Meditation is an ideal way to pray. Using God's word (Lectio Divina) allows me to hear, listen and reflect on what the Lord wants to say to me - to one of his disciples - just like He did two thousand years ago.
The best time to reflect is at the beginning of the day and for at least 15 to 30 minutes.
Prior to going to sleep, read the Mass readings for the next day and then, in the morning, reflect on the Meditation offered on this website.
I hope these daily meditations allow you to know, love and imitate the Lord in a more meaningful way.
God bless you!

Thursday, September 22, 2011

Lk 9:7-9 Rising From The Dead

Lk 9:7-9 Rising From The Dead

(Click here for readings)

Herod the Tetrarch heard about all that was happening, and he was greatly perplexed because some were saying, “John has been raised from the dead.”

Throughout history, tyrants and boastful men have tried to behead God. And since they cannot behead God, they go after God’s Church. And since they are unable to behead God’s Church, they go after God’s men and women. How? By highlighting our sinfulness, which, by the way, plays right into God’s hands, for if we ever forgot our sinful state, we would be playing into the devil’s hands, and God will never allow that to happen. All sinners are sinners. All sins are sins.

For some individuals it is perfectly reasonable for Kate Perry to encourage teenagers to live out their teenage dreams and to drink every Friday night. However, God forbid that a High School teacher, or a coach or a priest would do the same! That would be considered “unprofessional.” The same illogic holds us hostage when we read in the newspaper that a High School female teacher had “sex” with a fourteen year old boy. So it’s sex for a High School female teacher and “rape” for a nun. Of course we all know it is the later, regardless of consent.

“I am the Way and the Truth and the Life, says the Lord; no one comes to the Father except through me.”

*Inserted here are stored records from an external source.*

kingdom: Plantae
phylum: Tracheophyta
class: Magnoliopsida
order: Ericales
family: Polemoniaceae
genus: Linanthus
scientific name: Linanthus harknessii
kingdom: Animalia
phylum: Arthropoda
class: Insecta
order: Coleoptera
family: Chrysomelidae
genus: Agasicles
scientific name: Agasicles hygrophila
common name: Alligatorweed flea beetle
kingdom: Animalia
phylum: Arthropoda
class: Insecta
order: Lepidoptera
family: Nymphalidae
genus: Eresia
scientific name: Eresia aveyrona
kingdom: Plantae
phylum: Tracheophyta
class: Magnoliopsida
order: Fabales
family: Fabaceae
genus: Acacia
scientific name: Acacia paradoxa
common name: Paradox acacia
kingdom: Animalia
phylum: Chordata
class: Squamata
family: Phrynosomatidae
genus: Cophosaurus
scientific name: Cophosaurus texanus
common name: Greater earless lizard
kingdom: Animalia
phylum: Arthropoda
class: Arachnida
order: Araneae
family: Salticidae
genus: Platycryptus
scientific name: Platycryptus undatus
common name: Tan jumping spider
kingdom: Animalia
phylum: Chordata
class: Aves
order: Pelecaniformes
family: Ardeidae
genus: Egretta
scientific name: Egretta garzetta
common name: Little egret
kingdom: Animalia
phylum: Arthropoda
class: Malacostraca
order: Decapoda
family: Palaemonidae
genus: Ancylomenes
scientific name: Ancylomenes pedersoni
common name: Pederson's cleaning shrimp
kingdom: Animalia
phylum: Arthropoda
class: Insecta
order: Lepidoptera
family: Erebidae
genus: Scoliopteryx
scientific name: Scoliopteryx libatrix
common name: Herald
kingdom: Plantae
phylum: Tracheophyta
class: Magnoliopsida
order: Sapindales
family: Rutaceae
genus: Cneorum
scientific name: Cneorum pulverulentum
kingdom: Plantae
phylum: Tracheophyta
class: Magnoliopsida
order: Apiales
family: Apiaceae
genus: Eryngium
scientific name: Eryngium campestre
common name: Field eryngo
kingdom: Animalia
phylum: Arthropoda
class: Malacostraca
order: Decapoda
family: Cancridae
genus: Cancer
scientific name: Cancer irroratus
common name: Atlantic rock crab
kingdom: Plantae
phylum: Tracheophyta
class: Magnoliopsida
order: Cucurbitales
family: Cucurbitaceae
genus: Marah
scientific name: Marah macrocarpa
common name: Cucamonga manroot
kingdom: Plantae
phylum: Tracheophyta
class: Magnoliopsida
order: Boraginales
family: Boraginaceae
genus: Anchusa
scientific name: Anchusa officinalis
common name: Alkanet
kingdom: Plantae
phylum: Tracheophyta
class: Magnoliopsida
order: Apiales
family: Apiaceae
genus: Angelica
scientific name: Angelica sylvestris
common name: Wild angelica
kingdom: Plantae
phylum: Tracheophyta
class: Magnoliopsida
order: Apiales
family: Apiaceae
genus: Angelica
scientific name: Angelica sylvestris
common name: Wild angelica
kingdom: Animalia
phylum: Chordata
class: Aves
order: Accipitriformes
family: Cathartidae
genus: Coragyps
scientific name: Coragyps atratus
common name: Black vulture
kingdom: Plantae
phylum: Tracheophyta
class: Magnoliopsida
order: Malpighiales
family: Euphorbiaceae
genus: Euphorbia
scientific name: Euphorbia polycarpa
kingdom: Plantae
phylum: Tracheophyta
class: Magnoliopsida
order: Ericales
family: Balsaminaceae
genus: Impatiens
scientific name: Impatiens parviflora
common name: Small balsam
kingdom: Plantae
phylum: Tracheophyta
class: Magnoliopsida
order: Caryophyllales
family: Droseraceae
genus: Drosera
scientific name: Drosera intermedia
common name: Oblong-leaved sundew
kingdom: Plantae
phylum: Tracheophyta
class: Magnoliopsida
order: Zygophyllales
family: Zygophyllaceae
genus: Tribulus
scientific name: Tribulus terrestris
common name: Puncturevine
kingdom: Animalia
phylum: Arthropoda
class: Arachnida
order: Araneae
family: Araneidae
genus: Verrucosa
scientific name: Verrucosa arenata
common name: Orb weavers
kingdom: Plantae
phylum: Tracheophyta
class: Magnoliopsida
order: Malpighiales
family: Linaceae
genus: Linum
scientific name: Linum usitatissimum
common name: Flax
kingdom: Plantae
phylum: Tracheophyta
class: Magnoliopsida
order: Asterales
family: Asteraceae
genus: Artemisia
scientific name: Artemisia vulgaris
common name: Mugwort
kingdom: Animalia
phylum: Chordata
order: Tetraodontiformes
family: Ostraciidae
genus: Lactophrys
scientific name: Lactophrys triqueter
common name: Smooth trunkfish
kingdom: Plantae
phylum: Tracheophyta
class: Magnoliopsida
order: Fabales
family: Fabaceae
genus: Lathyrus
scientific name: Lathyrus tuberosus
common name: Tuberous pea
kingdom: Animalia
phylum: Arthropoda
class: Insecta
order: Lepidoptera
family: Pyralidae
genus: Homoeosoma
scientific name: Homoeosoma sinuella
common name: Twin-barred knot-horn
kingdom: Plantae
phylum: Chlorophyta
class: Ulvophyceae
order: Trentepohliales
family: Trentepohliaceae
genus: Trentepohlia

Herod was curious about Jesus. We’re always curious about those who do not believe or act like we do. It’s not always a bad thing. It can actually be a good thing. It’s good to scrutinize others as long as we are honest with ourselves! Herod should have asked himself, “Why is everyone following Him?” Or, “Why are those who follow Him so loving to Him?” “Why is it that Jesus needs no body guards or weapons when he travels from one place to another and I need an entire division of soldiers to accompany me wherever I go?” Is it because he is insignificant or is it because he does not fear death? Do I fear death? Do I fear the people? Is he more of a king than I am?

Why do atheists, secularists and skeptics attack God? Why do they work so hard in beheading someone who (supposedly) does not exist? It is very clear that they are envious of those who do believe. After all, they would not be continually demanding an end to prayers at public school events or at professional sporting events, military funerals, or on the television and radio? It is increasingly clear that the only ones that are offended by prayer are atheists. Muslims, Christians, Jews are not offended by another’s prayers. They actually appreciate them!

So why do atheists attack believers? Why did Herod do it? I believe it has to do with fear. Yes, fear! For evil to be liberated there can be no standard to compare it to; no finger to point to. When a Christian commits an evil act, he separates himself from the community. When an atheist sins; he joins the community. The atheist loves to point his finger at the Christian sinner. A Christian sinner is more than willing to point his finger at himself. So as long as there are Christians; there will always be atheists. In fact, as long as there is God, there will always be atheists.

Herod beheaded John. But he did not behead God, and in his attempt to behead God, he ended up raising Him from the dead and multiplying Him throughout the world!